IRAQ: la spia Ahmed Chalabi

Gli spagnoli lasciano l’Iraq. 472 detenuti lasciano il carcere di Abu ghraib.
A cura di amismp Gli ultimi soldati spagnoli hanno lasciato oggi la base di Diwaniya, nel sud dell’Iraq.

E’ iniziato questa mattina il rilascio di un gruppo di 472 detenuti dal carcere iracheno di Abu Ghraib. Nel penitenziario delle torture, testimoniate da altre foto pubblicate oggi dal Washington Post, si trovano al momento 3.500 detenuti, ma le autorità militari puntano a ridurli a 1500, tramite scarcerazioni o trasferimenti in altri centri di detenzione.

Ma a destare scalpore è soprattutto la perquisizione, ieri, da parte delle truppe statunitensi dell’abitazione di Ahmad Chalabi, leader dell’Iraqi National Congress e, fino a poco tempo fa, figura particolarmente vicina all’amministrazione di Washington. Ora Evening News, trasmissione della CBS , rivela: Chalabi avrebbe passato all’Iran informazioni di intelligence statunitense, che avrebbero potuto portare all’uccisione di americani. br>
“Funzionari degli Stati Uniti – riferisce la Cbs – ci hanno rivelato, oggi, di avere prove” che mostrano come “Chalabi passò informazioni di intelligence altamente riservate all’Iran.
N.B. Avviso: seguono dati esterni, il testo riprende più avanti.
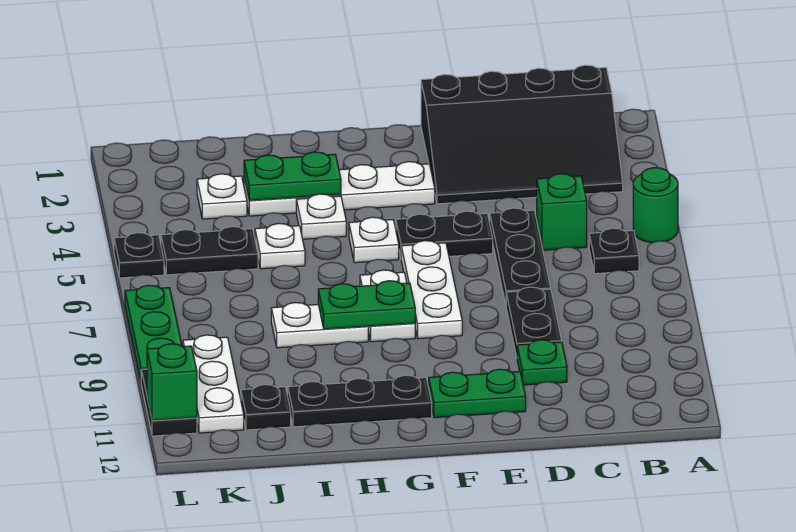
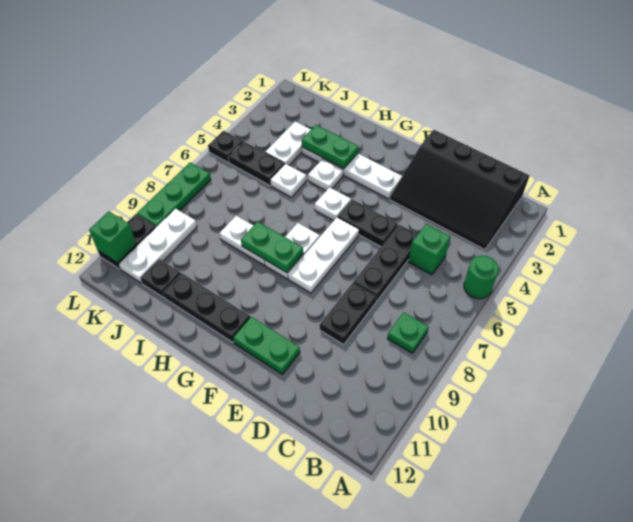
black plate B6 level 1 -> none
green plate D10 level 1 -> green plate B8 level 1
white plate J3 level 1 -> white plate J3:J4 level 1

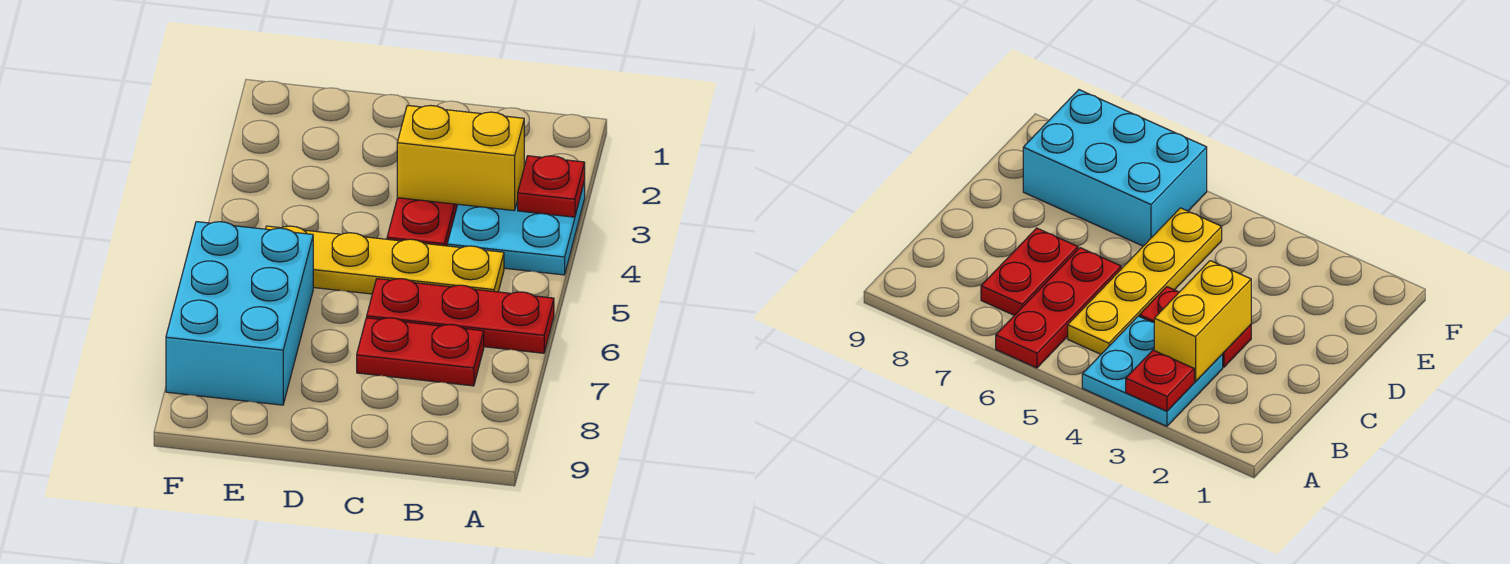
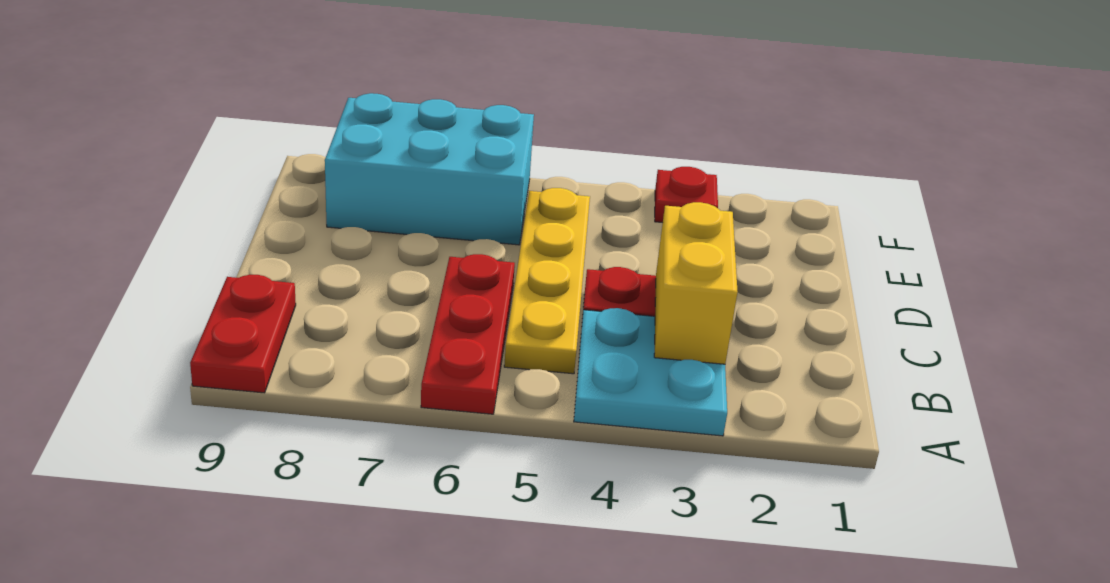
red plate A3 level 2 -> red plate F3 level 1
red plate B7:C7 level 1 -> red plate A9:B9 level 1

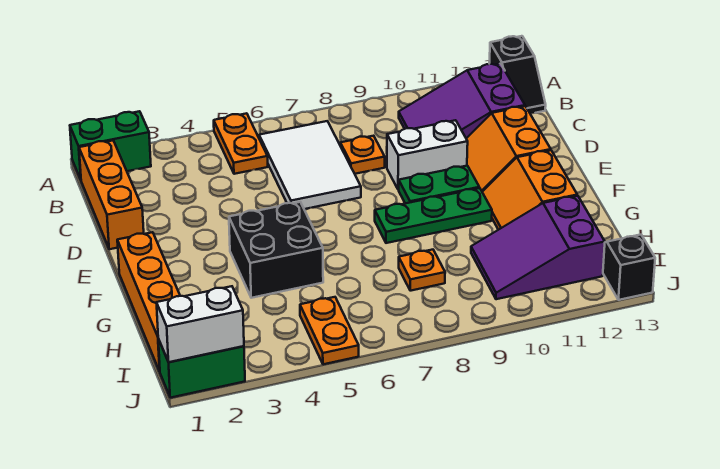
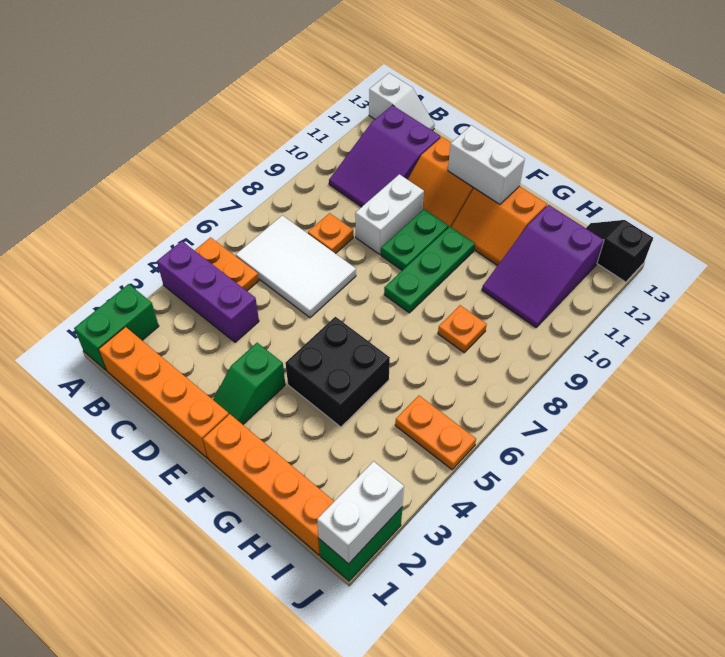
none -> purple brick A4:C4 level 1
black slope A13:B13 level 1 top A -> white slope A13:B13 level 1 top A
orange brick B1:D1 level 1 -> orange brick B1:E1 level 1
none -> green slope E2:E3 level 1 top 3
none -> white brick E12:F12 level 2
Le prove – viene aggiunto – mostrano come Chalabi abbia consegnato personalmente a funzionari dei servizi segreti iraniani informazioni così riservate che, se rivelate, avrebbero potuto portare alla morte di americani”.
Il rapporto ottenuto dalla Cbs non ha ricevuto conferme indipendenti. Secondo la rete televisiva un aiutante di Chalabi ha definito le accuse “senza senso” considerandole, invece, un tentativo della Cia di screditare lo stesso Chalabi. Sempre a giudizio della Cbs, sarebbe in corso una indagine ad alto livello per verificare chi, nella amministrazione americana, posssa avere passato all’uomo politico iracheno simili informazioni.

A Kerbala, un cameraman della tv al Jazira è rimasto ucciso in scontri tra militari americani e miliziani di al Sadr. Violenti combattimenti sono avvenuti, la notte scorsa, anche a Najaf.